Exercise: Copy each line in the data below that contains the word "misma".

Saved entries:
== Segment start ==

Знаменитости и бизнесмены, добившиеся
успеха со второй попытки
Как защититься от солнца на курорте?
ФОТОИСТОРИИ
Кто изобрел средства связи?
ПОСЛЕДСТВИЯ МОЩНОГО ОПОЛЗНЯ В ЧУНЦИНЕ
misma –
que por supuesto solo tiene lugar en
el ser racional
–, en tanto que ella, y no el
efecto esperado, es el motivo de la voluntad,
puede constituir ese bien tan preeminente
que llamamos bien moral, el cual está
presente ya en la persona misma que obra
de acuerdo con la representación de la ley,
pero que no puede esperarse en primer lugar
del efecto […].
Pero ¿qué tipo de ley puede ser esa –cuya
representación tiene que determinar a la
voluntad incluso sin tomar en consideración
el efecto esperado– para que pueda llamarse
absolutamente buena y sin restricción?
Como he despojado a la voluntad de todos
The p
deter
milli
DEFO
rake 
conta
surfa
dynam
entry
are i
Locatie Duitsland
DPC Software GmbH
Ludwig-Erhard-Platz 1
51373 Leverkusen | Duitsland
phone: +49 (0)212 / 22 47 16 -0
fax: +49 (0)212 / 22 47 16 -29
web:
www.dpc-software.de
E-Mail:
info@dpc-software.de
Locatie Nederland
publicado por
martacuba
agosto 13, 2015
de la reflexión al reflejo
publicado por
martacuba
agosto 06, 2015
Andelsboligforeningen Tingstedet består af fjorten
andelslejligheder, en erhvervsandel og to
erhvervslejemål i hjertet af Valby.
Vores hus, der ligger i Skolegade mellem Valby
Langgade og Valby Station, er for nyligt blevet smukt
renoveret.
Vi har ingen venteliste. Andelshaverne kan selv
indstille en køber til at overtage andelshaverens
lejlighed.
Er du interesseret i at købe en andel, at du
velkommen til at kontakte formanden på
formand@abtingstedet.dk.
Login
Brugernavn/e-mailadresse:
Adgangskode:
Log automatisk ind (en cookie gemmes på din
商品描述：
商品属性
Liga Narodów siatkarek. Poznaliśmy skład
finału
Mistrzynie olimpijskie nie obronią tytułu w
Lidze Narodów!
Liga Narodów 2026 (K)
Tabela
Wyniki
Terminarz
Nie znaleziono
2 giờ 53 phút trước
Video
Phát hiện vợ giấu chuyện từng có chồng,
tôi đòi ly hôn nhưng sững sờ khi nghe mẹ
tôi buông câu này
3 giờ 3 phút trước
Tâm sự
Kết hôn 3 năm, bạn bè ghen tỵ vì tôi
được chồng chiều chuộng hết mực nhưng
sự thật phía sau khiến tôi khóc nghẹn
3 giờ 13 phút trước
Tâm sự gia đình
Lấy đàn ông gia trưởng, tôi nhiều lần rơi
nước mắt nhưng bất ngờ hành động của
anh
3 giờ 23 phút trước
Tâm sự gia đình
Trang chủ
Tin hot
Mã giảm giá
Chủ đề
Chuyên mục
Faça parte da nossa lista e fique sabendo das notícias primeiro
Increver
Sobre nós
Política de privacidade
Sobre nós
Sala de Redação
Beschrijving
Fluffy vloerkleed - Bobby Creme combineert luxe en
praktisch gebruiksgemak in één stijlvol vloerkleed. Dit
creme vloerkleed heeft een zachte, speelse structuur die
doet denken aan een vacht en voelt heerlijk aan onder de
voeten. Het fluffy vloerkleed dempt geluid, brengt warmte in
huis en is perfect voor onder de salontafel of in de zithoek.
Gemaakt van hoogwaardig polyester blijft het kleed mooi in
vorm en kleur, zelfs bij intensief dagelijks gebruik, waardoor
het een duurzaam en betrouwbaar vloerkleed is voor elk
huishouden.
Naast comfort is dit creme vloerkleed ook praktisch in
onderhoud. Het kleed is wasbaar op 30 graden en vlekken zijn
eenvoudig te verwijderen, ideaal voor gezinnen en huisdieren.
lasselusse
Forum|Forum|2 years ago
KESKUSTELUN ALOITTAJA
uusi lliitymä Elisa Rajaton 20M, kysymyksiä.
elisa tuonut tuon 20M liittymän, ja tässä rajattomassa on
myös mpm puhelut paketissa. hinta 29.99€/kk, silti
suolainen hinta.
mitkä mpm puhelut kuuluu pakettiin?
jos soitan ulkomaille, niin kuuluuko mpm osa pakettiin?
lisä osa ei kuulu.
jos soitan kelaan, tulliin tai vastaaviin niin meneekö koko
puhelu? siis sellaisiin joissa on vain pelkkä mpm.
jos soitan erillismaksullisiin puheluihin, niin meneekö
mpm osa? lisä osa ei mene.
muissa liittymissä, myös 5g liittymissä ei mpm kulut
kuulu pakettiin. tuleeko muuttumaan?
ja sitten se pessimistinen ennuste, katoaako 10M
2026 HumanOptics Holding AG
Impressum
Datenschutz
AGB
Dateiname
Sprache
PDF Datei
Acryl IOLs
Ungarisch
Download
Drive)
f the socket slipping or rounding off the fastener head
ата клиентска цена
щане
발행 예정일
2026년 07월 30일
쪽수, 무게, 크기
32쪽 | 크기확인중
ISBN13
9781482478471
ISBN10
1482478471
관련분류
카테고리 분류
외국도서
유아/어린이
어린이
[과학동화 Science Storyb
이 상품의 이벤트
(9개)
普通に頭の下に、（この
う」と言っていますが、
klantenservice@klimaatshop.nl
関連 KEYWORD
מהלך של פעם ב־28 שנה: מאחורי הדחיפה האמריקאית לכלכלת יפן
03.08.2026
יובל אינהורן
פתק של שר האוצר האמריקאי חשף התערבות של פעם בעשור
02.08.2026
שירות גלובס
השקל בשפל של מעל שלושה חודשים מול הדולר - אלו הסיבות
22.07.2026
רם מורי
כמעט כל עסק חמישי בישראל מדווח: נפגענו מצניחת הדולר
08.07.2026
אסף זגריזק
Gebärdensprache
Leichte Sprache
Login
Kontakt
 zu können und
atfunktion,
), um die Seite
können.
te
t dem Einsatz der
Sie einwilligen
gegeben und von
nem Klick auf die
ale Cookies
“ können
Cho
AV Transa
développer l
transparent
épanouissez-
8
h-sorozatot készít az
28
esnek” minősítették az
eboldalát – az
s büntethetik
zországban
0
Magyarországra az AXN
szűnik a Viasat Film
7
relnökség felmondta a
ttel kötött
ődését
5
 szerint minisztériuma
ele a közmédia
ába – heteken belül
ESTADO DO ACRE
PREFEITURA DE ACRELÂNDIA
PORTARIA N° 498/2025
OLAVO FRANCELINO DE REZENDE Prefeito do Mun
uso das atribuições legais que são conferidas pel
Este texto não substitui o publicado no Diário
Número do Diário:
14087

== Segment end ==

Solution below:
misma –
presente ya en la persona misma que obra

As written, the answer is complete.